Wir gingen noch ein Stück zusammen und am Ende gab er mir seine Hand, nicht ohne mich nochmals von Kopf bis Fuß zu mustern. "Und dat is wirklich all wahr?" Ohne eine Antwort abzuwarten, ließ er mich zurück, zog den Kopf des Esels zu sich heran und murmelte: "So wat. En Frau, die mich und mein Gedichte kennt. Und in Botzen geht! Wat die all verzählt hat. Dat man in 3 Stunden bis Meisenheim kommt und in 8 nach New York! Dat man sich jeden Tag satt essen und sich dat Essen sogar noch aussuchen kann! Dat der Kaiser weg ist und jetzt jeder wählen kann. Dat jeder in die Schul gehen kann. Und Frauen sollen genauso gestellt sein wie die Männer!

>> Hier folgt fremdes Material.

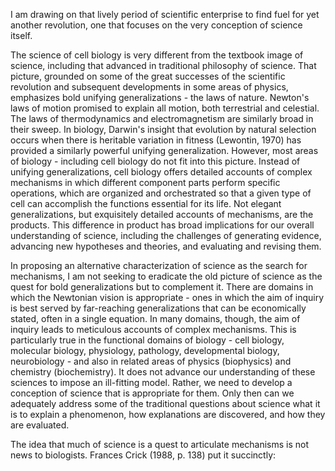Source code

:I am drawing on that lively period of scientific enterprise to find fuel for yet another revolution, one that focuses on the very conception of science itself.

The science of cell biology is very different from the textbook image of science, including that advanced in traditional philosophy of science. That picture, grounded on some of the great successes of the scientific revolution and subsequent developments in some areas of physics, emphasizes bold unifying generalizations - the laws of nature. Newton's laws of motion promised to explain all motion, both terrestrial and celestial. The laws of thermodynamics and electromagnetism are similarly broad in their sweep. In biology, Darwin's insight that evolution by natural selection occurs when there is heritable variation in fitness (Lewontin, 1970) has provided a similarly powerful unifying generalization. However, most areas of biology - including cell biology do not fit into this picture. Instead of unifying generalizations, cell biology offers detailed accounts of complex mechanisms in which different component parts perform specific operations, which are organized and orchestrated so that a given type of cell can accomplish the functions essential for its life. Not elegant generalizations, but exquisitely detailed accounts of mechanisms, are the products. This difference in product has broad implications for our overall understanding of science, including the challenges of generating evidence, advancing new hypotheses and theories, and evaluating and revising them.

In proposing an alternative characterization of science as the search for mechanisms, I am not seeking to eradicate the old picture of science as the quest for bold generalizations but to complement it. There are domains in which the Newtonian vision is appropriate - ones in which the aim of inquiry is best served by far-reaching generalizations that can be economically stated, often in a single equation. In many domains, though, the aim of inquiry leads to meticulous accounts of complex mechanisms. This is particularly true in the functional domains of biology - cell biology, molecular biology, physiology, pathology, developmental biology, neurobiology - and also in related areas of physics (biophysics) and chemistry (biochemistry). It does not advance our understanding of these sciences to impose an ill-fitting model. Rather, we need to develop a conception of science that is appropriate for them. Only then can we adequately address some of the traditional questions about science what it is to explain a phenomenon, how explanations are discovered, and how they are evaluated.

The idea that much of science is a quest to articulate mechanisms is not news to biologists. Frances Crick (1988, p. 138) put it succinctly:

Dat wär aber ... , dat wär ja ... "

Den Rest konnte ich nicht mehr verstehen. "Ja, dat is wirklich all wahr!", rief ich ihm hinterher. Unter dem Geschrei der Haolegäns wurde er mit seinem Karren kleiner und kleiner, schließlich zu einem Punkt, der zwischen Himmel und Erde verschmolz.